7.2 However, the learned AR at the time of hearing before us has filed the copies of the invoices of the deemed import demonstrating that the assessee has paid VAT on such purchases. Therefore, the assessee has claimed the benefit of input VAT in the VAT return on the deemed import. The copies of the invoices on sample basis are placed on record.
7.3 On perusal of the details filed by the assessee, we note that the assessee has incurred VAT expenses on the deemed import which are eligible to be set off against the VAT output. Thus the finding of the learned principal CIT that there was no VAT input available to the assessee on the deemed import appears to be incorrect.

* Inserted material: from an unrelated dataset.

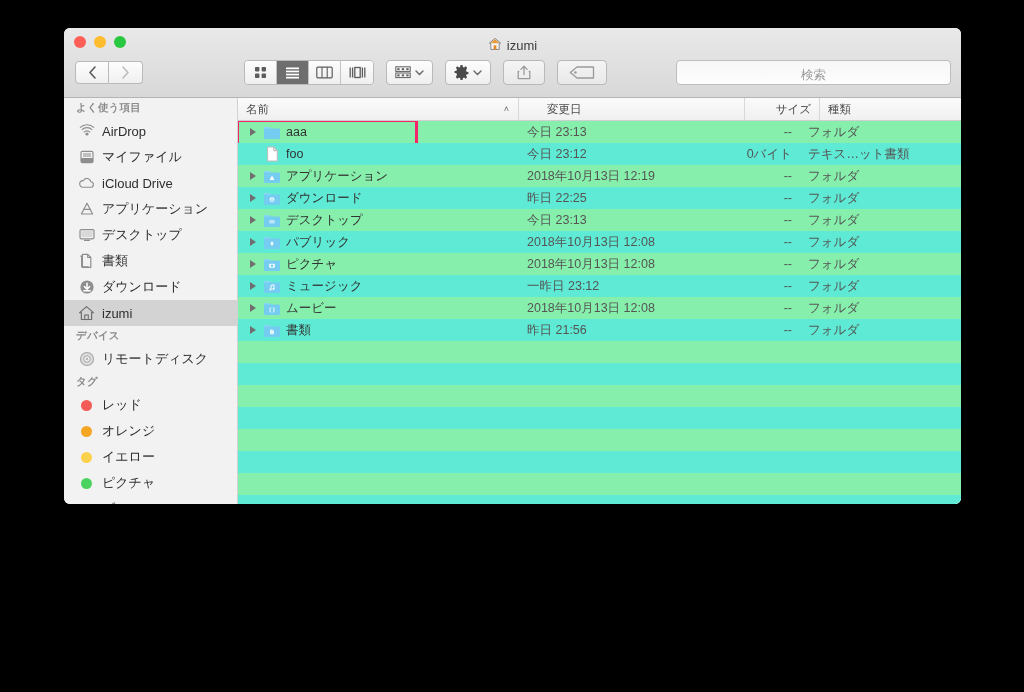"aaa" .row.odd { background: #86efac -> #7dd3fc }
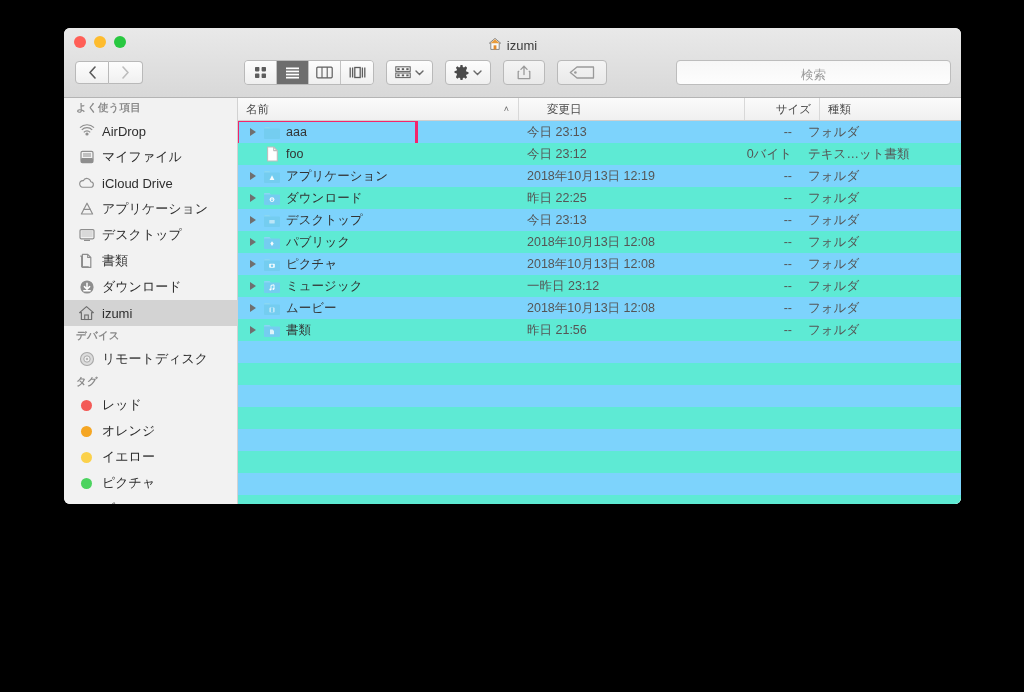"マイファイル" div.sb-item { html: <div> <span> <svg> <rect></rect> <line></line> <line></line> <rect></rect> </svg> </span> <span>マイファイル</span> </div> -> none }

7.3 But the question arises whether the assessee has claimed VAT input on the deemed import as an expense in the profit and loss account. This fact, to our understanding, has not been verified by the AO. At the time of hearing the learned AR has also not brought anything on record suggesting that the assessee has not claimed VAT input on the deemed import as an expense in the profit and loss account. For this limited purpose, we hold that the order passed by the AO is erroneous insofar prejudicial to the interest of revenue. Accordingly, we do not find any reason to interfere in the finding of the learned Principal CIT and therefore we uphold the same. Hence the ground of appeal of the assessee is dismissed.
8. In the result, the appeal of the assessee is dismissed
Order pronounced in the Court on 23/12/2021 at Ahmedabad.